— START OF Page text —
Mike,

I don't believe that all A roads will be re-signed with green signs. There is 
still a distinction between (former) trunk roads and other A-roads. Green 
signed roads are generally more important roads, and usually built to a better 
standard. 

I think the current OSM situation is far more sensible than tagging roads 
according to who maintains them, which is far harder to ascertain, and of 
little interest to people reading maps.

Most other maps I've seen are similar to OSM (eg 
http://www.streetmap.co.uk/idl.srf?X=301500&Y=525500&A=Y&Z=120&lm=1 for OS) or 
have a totally arbitrary mix of colours for green-signed roads, which often 
make no sense. (eg http://www.multimap.com/s/B2JuJ4Qw)

cf OSM: 
http://www.openstreetmap.org/?lat=54.6127&lon=-3.5277&zoom=14&layers=0B00FTF

Regards,

David 

--- On Tue, 30/12/08, Mike Harris <[email protected]> wrote:

> From: Mike Harris <[email protected]>
> Subject: [OSM-newbies] Trunk and primary roads in Britain
> To: [email protected]
> Date: Tuesday, 30 December, 2008, 9:10 AM
> Advice please for a relative newbie.
>  
> Until the mid-1990s, trunk roads in Britain were managed by
> a central government agency (in England, the Highways
> Agency) and other roads, including other primary roads, were
> managed by local authorities. All primary roads were
> numbered "Annnn" (n - up to 4 digits) - many maps
> (including the Ordnance Survey) further distinguished trunk
> roads by adding a descriptor thus "Annnn (T)". OSM
> largely, but not entirely, reflects this historical
> situation with the separate tags highway:trunk and
> highway:primary being differently rendered (e.g. green for
> trunk and red for primary in Osmarender).
>  
> The comment for trunk roads on the map features main page
> of the OSM Wiki reads:
>  
> "Important roads that aren't motorways. Typically
> maintained by central, not local government. Need not
> necessarily be a divided highway. In the UK, all green
> signed A roads are, in OSM, classed as
> 'trunk'."
>  
> and for primary roads:
>  
> "Administrative classification in the UK, generally
> linking larger towns."
— END OF Page text —
— START OF Information shown —
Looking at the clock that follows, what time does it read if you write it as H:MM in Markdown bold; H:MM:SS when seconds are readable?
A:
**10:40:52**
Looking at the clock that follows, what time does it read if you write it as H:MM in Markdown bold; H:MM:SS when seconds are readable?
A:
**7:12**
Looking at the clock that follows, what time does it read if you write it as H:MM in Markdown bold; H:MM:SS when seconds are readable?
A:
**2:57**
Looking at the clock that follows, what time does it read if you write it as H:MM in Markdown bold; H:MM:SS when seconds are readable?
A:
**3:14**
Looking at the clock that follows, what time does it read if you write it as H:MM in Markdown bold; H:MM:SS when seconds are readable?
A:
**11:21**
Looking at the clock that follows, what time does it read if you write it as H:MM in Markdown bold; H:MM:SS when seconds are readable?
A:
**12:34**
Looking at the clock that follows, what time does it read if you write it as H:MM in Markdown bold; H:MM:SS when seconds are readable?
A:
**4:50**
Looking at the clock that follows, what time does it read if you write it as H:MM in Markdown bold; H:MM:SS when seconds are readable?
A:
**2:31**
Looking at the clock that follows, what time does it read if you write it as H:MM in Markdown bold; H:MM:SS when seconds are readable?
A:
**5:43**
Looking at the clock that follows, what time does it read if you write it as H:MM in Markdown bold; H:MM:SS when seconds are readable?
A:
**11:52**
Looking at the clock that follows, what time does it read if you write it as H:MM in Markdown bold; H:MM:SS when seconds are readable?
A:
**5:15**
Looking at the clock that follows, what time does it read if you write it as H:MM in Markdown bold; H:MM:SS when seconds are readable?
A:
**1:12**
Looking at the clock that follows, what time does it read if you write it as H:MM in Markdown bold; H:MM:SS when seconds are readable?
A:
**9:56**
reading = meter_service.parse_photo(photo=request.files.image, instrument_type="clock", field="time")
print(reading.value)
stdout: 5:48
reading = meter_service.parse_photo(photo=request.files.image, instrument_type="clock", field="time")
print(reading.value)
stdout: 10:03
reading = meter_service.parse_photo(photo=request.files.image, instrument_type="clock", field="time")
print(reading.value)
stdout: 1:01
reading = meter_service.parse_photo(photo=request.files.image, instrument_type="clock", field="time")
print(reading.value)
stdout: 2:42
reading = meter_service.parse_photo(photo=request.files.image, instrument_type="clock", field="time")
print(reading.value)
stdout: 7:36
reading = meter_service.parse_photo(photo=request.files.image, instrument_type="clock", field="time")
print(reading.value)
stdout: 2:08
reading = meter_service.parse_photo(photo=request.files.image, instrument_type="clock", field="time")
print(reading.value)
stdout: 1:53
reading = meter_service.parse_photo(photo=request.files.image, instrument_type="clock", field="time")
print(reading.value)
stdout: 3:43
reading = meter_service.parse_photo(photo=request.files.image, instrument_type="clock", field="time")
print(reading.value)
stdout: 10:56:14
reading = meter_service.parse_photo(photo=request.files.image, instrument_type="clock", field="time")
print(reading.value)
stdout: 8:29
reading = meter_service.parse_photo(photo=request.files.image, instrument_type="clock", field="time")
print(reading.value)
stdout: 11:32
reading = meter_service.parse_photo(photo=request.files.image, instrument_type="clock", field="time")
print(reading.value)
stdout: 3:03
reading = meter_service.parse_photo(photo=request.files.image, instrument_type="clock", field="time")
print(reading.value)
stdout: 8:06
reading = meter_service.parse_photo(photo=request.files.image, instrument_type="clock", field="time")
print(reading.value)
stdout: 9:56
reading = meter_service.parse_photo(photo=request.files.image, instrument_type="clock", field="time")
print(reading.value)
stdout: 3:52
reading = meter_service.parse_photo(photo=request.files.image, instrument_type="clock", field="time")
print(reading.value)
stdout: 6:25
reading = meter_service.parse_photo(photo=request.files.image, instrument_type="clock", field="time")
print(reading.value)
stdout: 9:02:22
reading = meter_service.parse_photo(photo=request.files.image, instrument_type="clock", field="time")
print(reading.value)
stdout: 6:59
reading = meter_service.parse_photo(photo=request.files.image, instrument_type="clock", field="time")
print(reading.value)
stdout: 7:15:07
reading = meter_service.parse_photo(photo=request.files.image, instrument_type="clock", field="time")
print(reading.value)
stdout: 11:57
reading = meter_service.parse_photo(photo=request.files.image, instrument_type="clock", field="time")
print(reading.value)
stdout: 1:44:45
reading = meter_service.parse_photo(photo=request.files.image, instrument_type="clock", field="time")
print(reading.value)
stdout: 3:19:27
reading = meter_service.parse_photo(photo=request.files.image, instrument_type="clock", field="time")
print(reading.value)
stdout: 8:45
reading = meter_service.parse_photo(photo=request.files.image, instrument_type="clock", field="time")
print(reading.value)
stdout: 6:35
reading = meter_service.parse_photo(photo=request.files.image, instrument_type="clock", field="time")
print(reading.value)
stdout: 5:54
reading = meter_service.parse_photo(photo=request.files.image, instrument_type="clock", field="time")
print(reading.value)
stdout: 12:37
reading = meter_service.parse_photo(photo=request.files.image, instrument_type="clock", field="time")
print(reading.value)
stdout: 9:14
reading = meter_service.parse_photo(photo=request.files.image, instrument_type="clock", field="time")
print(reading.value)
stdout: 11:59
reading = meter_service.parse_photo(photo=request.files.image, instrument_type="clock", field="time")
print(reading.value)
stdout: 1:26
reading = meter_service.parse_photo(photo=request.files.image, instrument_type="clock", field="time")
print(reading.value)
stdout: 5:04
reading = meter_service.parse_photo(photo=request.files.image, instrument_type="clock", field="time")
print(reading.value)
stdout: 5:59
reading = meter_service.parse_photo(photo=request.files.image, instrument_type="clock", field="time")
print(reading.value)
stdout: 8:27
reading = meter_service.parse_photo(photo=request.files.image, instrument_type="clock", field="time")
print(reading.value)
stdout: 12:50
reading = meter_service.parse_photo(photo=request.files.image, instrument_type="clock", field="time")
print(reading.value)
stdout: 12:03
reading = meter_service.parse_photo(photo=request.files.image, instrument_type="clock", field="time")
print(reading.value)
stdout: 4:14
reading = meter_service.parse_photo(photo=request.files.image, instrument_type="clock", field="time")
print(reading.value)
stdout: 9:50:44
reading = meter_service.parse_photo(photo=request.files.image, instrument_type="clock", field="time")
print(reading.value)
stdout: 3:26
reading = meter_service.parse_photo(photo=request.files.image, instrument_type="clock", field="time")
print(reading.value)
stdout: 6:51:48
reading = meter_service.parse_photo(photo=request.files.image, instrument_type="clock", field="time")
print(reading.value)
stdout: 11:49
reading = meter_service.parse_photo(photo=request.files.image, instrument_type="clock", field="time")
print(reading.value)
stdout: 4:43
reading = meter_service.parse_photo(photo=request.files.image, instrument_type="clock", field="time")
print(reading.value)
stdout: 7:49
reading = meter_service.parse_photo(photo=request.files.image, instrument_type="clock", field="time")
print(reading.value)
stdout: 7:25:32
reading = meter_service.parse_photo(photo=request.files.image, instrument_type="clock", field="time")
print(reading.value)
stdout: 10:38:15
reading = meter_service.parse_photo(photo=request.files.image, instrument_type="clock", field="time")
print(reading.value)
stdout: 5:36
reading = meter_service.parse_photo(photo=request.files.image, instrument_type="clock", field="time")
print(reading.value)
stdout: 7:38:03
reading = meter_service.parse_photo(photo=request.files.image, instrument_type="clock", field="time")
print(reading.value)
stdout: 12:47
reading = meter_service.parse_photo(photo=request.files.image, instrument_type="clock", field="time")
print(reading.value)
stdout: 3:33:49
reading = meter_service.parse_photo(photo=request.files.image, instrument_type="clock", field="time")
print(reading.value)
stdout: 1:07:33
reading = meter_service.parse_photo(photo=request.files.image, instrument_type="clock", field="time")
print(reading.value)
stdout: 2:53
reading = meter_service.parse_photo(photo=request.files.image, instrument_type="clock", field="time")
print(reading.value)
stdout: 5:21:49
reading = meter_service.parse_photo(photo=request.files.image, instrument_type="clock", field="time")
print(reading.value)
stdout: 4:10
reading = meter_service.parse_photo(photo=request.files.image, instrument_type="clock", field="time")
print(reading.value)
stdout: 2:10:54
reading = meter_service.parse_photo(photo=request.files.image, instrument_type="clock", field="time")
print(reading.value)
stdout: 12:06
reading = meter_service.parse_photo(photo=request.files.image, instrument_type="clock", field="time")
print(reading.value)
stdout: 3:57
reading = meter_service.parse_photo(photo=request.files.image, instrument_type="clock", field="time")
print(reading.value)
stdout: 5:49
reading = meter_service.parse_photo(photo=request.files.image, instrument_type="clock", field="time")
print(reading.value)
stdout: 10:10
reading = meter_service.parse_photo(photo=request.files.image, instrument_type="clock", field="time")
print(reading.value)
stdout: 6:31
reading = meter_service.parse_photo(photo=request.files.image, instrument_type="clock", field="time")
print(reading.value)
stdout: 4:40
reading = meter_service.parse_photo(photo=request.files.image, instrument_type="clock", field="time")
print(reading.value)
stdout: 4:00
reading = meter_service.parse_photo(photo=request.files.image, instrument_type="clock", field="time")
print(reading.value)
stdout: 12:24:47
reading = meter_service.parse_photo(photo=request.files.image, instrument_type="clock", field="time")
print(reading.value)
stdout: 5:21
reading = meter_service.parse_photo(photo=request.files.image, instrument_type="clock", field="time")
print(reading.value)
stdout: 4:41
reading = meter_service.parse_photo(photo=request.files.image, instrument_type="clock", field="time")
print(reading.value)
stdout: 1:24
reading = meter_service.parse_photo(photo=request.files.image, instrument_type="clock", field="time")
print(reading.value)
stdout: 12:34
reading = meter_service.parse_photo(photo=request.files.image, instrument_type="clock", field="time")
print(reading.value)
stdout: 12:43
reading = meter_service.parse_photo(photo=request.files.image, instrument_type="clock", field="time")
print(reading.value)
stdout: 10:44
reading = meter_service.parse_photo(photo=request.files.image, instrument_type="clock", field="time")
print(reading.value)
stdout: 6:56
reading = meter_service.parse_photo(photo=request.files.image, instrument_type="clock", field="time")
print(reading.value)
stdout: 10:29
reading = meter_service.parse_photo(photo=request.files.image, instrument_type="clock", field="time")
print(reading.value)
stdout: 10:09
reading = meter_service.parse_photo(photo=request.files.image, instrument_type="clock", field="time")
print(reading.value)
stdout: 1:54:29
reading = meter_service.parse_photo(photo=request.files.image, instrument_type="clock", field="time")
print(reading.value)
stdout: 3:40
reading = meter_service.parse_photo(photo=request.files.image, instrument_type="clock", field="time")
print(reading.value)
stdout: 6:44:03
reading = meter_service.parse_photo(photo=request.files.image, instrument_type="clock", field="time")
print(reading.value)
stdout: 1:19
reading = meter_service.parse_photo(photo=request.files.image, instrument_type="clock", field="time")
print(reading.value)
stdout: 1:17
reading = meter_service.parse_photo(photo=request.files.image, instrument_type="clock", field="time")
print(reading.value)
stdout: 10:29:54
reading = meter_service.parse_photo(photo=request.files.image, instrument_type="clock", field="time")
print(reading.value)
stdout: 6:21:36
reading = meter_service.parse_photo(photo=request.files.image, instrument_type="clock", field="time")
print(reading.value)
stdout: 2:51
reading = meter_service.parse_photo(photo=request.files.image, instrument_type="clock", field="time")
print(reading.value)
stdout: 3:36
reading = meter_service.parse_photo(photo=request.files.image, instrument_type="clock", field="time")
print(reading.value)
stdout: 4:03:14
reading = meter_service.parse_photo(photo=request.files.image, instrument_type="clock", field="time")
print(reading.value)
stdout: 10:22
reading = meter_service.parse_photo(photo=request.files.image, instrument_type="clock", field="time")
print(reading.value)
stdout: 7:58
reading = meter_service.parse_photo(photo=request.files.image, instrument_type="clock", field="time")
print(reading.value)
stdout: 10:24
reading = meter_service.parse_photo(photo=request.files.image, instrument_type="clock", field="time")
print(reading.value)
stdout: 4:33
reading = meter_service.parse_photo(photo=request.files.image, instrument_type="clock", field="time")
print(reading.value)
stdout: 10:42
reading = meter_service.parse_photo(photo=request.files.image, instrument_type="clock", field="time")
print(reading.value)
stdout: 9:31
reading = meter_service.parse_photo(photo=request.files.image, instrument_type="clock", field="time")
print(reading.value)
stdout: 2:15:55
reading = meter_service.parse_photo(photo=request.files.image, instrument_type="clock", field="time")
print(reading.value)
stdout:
— END OF Information shown —
## Exercise requirements
1. Please give the part of the email about trunk roads that opens with the words containing "I don't believe" and closes with "sense. (eg http://www.multimap.com/s/B2JuJ4Qw)", substituting "random" for "arbitrary".
2. According to the email about trunk roads, why is the current OSM situation more sensible than tagging roads by who maintains them? Answer in one to three sentences.
3. Write the next part of the email about trunk roads, starting after its final line.

## Answers to the problems
1.
I don't believe that all A roads will be re-signed with green signs. There is 
still a distinction between (former) trunk roads and other A-roads. Green 
signed roads are generally more important roads, and usually built to a better 
standard. 

I think the current OSM situation is far more sensible than tagging roads 
according to who maintains them, which is far harder to ascertain, and of 
little interest to people reading maps.

Most other maps I've seen are similar to OSM (eg 
http://www.streetmap.co.uk/idl.srf?X=301500&Y=525500&A=Y&Z=120&lm=1 for OS) or 
have a totally random mix of colours for green-signed roads, which often 
make no sense. (eg http://www.multimap.com/s/B2JuJ4Qw)

2. Who maintains a road is far harder to ascertain than how it is signed. It is also of little interest to people reading maps.

3.
>  
> Unfortunately, in the mid-1990s nearly all trunk roads in
> Britain were "de-trunked" and their maintenance
> transferred from central to local government (in England,
> for example, the Highways Agency). There are now very few
> trunk roads in the country - see map at
> http://www.highways.gov.uk/aboutus/6151.htm . This change is
> reflected in most recent mapping (including the OS - note
> how the "(T)" suffix has disappeared from almost
> all A roads that formerly had it) - except OSM!
>  
> If we take the current legal situation at face value, we
> should logically change in OSM most of the roads tagged as
> "trunk" to "primary" - and this would
> best be done wholesale rather than piecemeal (if this is
> possible).
>  
> The current comments on the map features page are now at
> best confusing and perhaps incorrect. All A roads are green
> signed (or will be as older white signs are replaced) but
> almost all are maintained by local government - so the
> comment on trunk roads is now self-contradictory. AFAIK
> there is no administrative classification for primary roads
> other than as "A" roads - so the comment on
> primary road also contradicts the comment on trunk roads.
>  
> Being a logical sort of person and wanting OSM to be
> up-to-date, I am tempted to change the advice in the Wiki
> and to change "trunk" to "primary" as I
> come across them via my GPX traces - but I don't want to
> act unilaterally.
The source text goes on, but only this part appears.